Comunistas, vermelhos, esquerdistas foram alguns termos cunhados pejorativamente sobre aqueles que simpatizavam com alguns dos conceitos-chave do socialismo. Ainda alvo de crítica era a postura ateísta dos regimes dos países socialistas, o que em alguns deles resultou na perseguição, repressão e controle das igrejas e crenças locais. Como conjugar religião – sem considerá-la o ópio do povo – e um regime que tem em sua base justamente o governo em prol do povo? Frei Betto tenta responder a essas e outras perguntas em uma série de textos – que vão do ensaio à crônica, do diário à reportagem – que registram um panorama do socialismo na visão dos dirigentes e da população de países que adotaram esse modelo em ’Paraíso Perdido: Viagens ao Mundo Socialista’.
A coletânea reúne relatos de viagens e incursões de Frei Betto pelos bastidores dos países socialistas, de 1979 a 1992, período politicamente decisivo em termos internacionais, num cenário que mostrava a transição das ditaduras militares para uma democracia ainda sofrida na América Latina, o recrudescimento da Guerra Fria nos anos 1980, o enfraquecimento do socialismo – e a abertura de países-chave do regime como a China e a União Soviética para o mundo – e a adoção de um modelo político e econômico com viés neoliberal a partir dos anos 1990.

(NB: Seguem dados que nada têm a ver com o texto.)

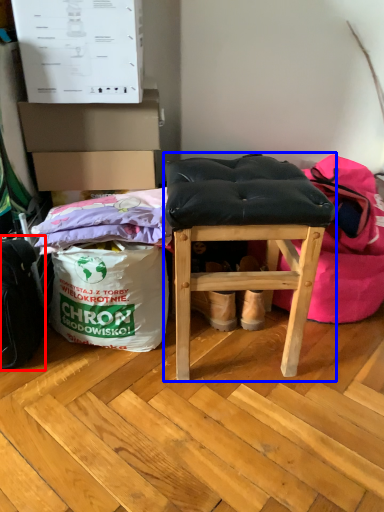
Question: Which object is further to the camera taking this photo, messenger bag (highlighted by a red box) or furniture (highlighted by a blue box)?

Choices:
 (A) messenger bag
 (B) furniture

Answer: (A)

Frei Betto foi espectador privilegiado e ator de acontecimentos importantes da política brasileira e internacional. De Cuba a Nicarágua, da China à antiga União Soviética, passando por países como ex-Alemanha Oriental e ex-Tchecoeslováquia, ele presencia arranjos políticos e atua fortemente na crítica e revisão da visão negativa da religião adotada pelos regimes socialistas. Tornou-se amigo de Fidel e Raúl Castro, esteve com Gorbachev, Lech Walesa e Hugo Chávez, questionou o ateísmo comunista e demonstrou o caráter libertador da fé cristã.
Cuba tem um destaque especial no livro. Foram mais de vinte viagens. Ali, Frei Betto se encarregou da difícil missão de aproximar Igreja e Estado. Um relacionamento que foi encorajado pelo próprio Fidel Castro. Suas viagens renderam uma longa entrevista – foram nada menos que 23 horas de conversa – com Fidel, que resultaram no livro Fidel e a religião.
A dicotomia fé x ideologia permeia toda a narrativa. Para Frei Betto, é possível conjugar esses dois fatores vistos como antagônicos. Lúcido, Frei Betto sustenta suas críticas ao socialismo e tenta entender as razões do fracasso do modelo – como a estatização da economia, que não permitiu a modernização dos bens de capital e o monopólio do partido único, beneficente e paternalista, que inibiu os mecanismos de participação democrática e suprimiu o pluralismo político – mas sem abrir mão do que a ideologia tentou promover de positivo: “Admitir o fracasso completo do socialismo real é desconhecer suas conquistas sociais – sobretudo quando consideradas do ponto de vista dos países pobres ou em vias de desenvolvimento – e aceitar a hegemonia perene do capitalismo, que reserva a vastas regiões do planeta, como a América Latina, opressão e miséria.”
‘Paraíso Perdido’ é um relato lúcido e corajoso do fim de uma era, escrito por quem não perdeu a esperança por um mundo melhor.